Covey will be a "research scholar" at the university, giving occasional lectures at the main Logan campus while he works with faculty to establish the Covey Center, as well as continuing his work worldwide. He is co-founder and vice chairman of FranklinCovey, a firm with offices in 123 countries. He has written or co-written more than a dozen books and has seven more in production. Covey was recognized in 1996 as one of Time magazine's 25 most influential Americans and one of Sales and Marketing Management's top 25 power brokers.
"Dr. Covey believes in living his life in crescendo," Anderson said. "This means his best years and our best years are ahead. It's clear he's not slowing down. We look forward to the amazing and innovative things we'll be able to do together."
Covey, a longtime friend of Jon M. Huntsman Sr., holds a bachelor's degree in business administration from the University of Utah, an MBA from Harvard University and a doctorate of religious education in LDS Church History from Brigham Young University.
The Huntsman Presidential Chair position is partially funded by Huntsman, in support of furthering the mission, vision and purposes of the school. Funds allocated to support presidential chairs are typically private donations and may be used to support faculty salaries, instructional activities, research or other creative activities of the incumbent chair holder.
In 2007, Huntsman donated $25 million to the school and pledged to support its ongoing efforts to become a top-tier business school. In May 2009, he said he would help to fund two presidential chairs, offering the Huntsman School of Business the opportunity to draft top professors who will become key players in transforming the school.
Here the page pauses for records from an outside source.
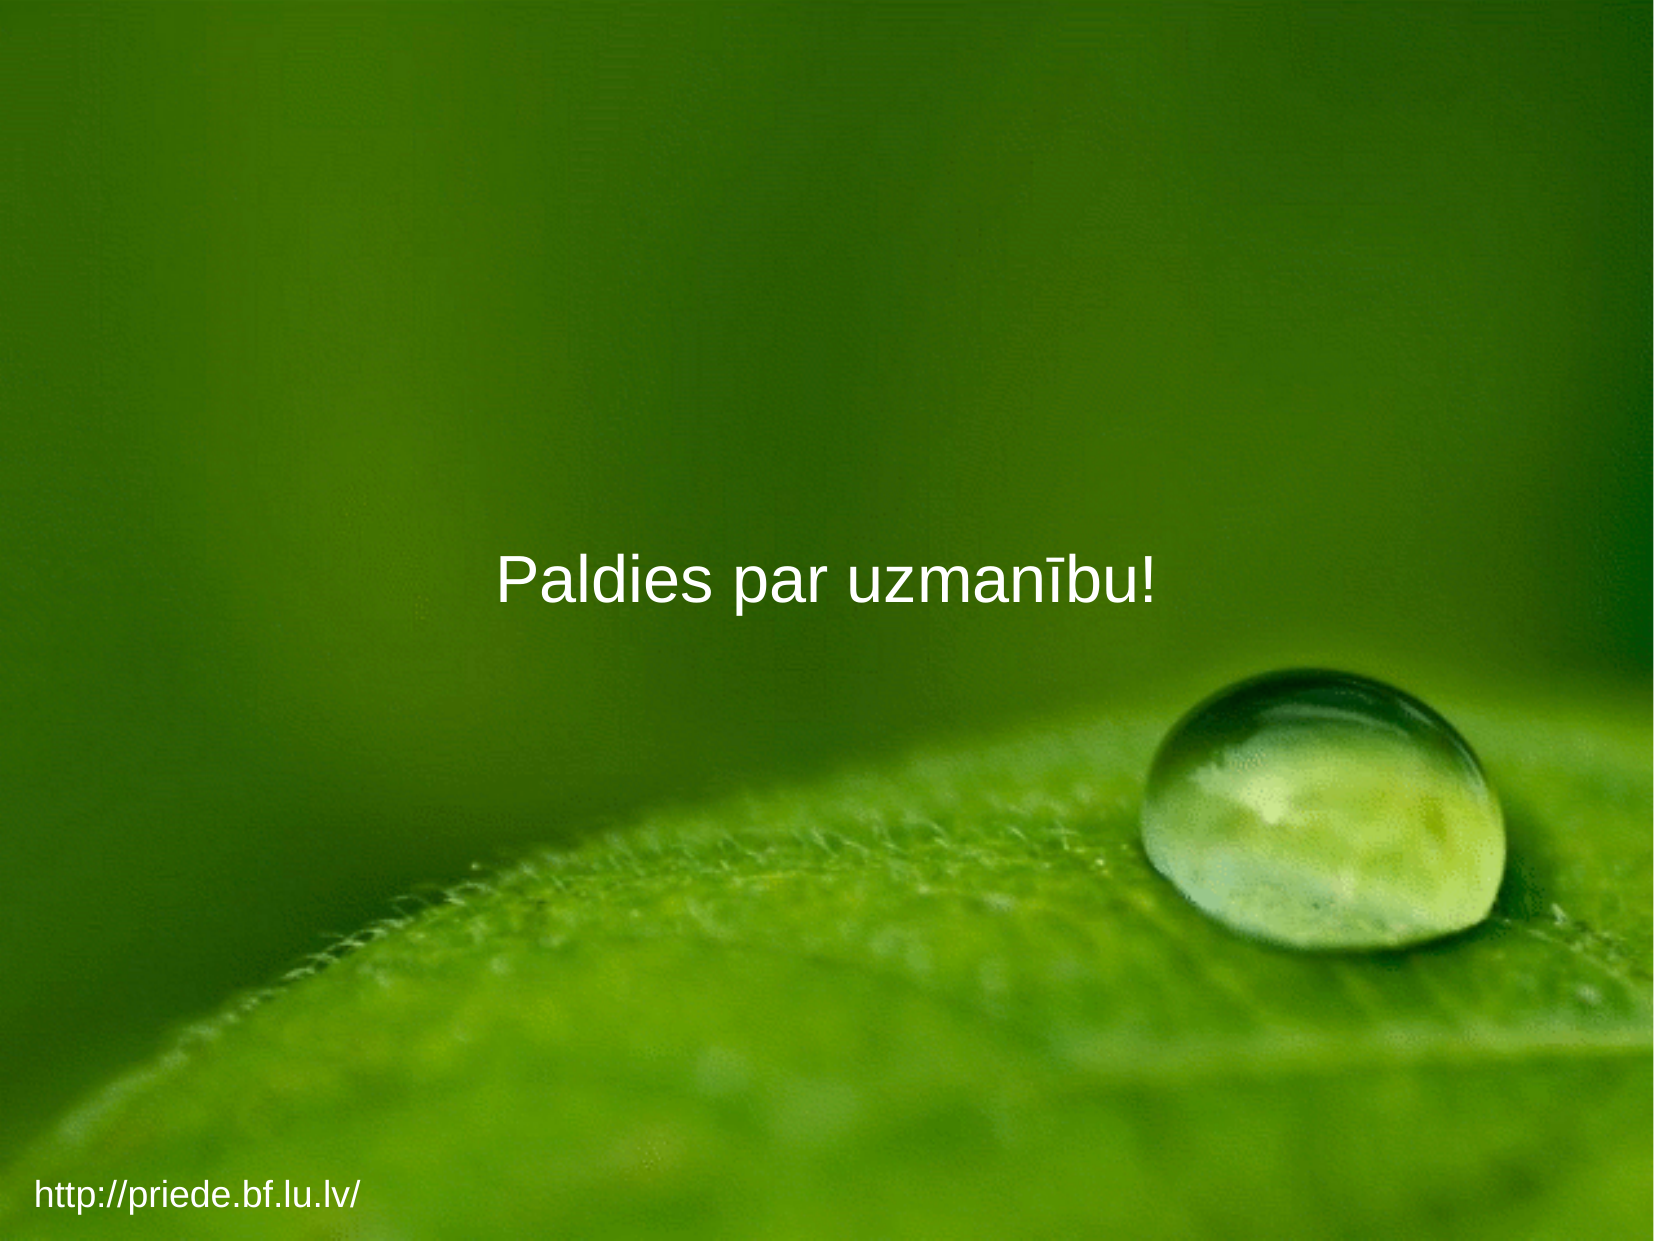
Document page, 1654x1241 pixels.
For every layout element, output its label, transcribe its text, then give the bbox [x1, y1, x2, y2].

subtitle Paldies par uzmanību! [82, 49, 1571, 1109]
text_box http://priede.bf.lu.lv/ [19, 1165, 491, 1223]
picture [0, 0, 1654, 1241]
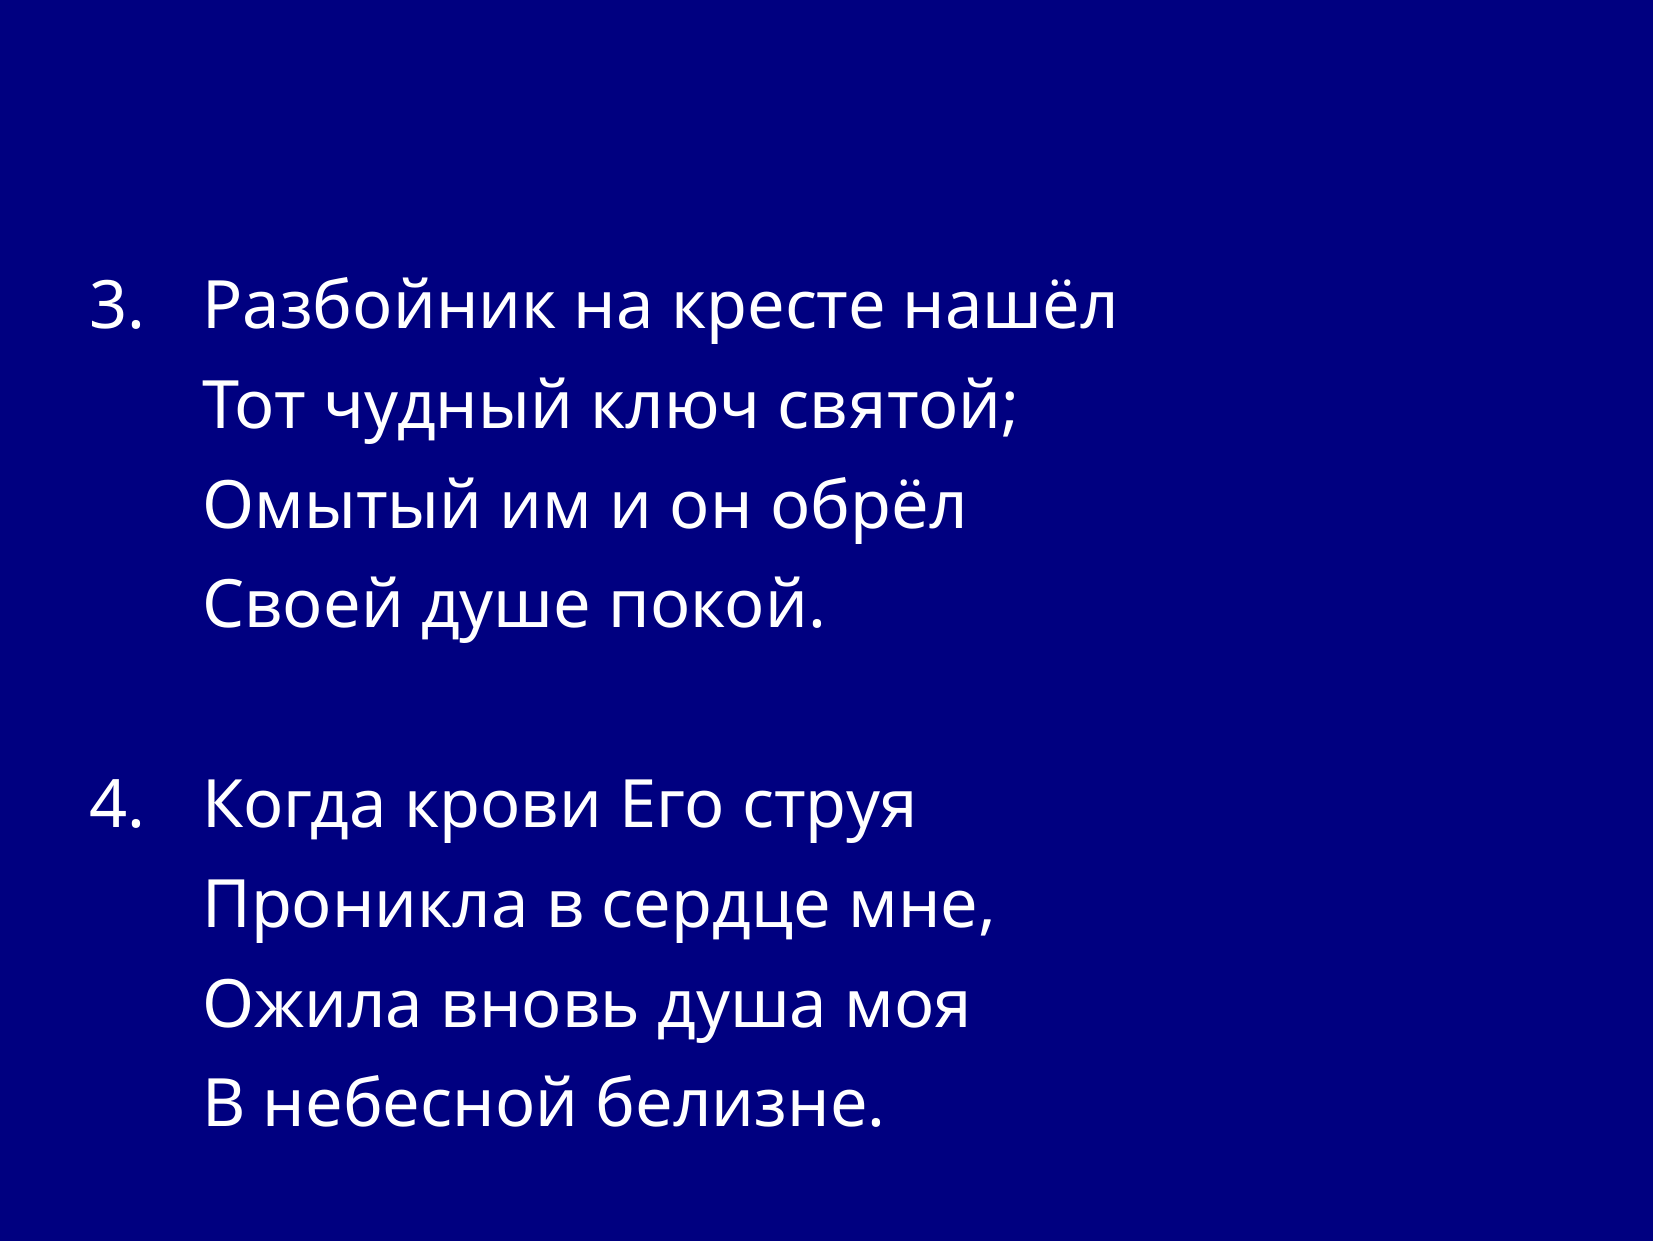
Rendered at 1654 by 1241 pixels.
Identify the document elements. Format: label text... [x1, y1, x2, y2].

text_box 3. Разбойник на кресте нашёл Тот чудный ключ святой; Омытый им и он обрёл Своей душе покой. 4. Когда крови Его струя Проникла в сердце мне, Ожила вновь душа моя В небесной белизне. [75, 150, 1576, 1163]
In 2009, Covey launched a career development webinar series to help people struggling in the economic downturn. He plans to offer timely and current topics on a regular basis. Covey has said he is impressed with USU's Shingo Prize for Operational Excellence, an organization that helps companies focus on principles that create a culture of continuous improvement through employee-empowerment and effective leadership to become more competitive and efficient.
"Companies that have implemented principles taught by The Shingo Prize have made dramatic and measurable progress in achieving operational excellence," he said.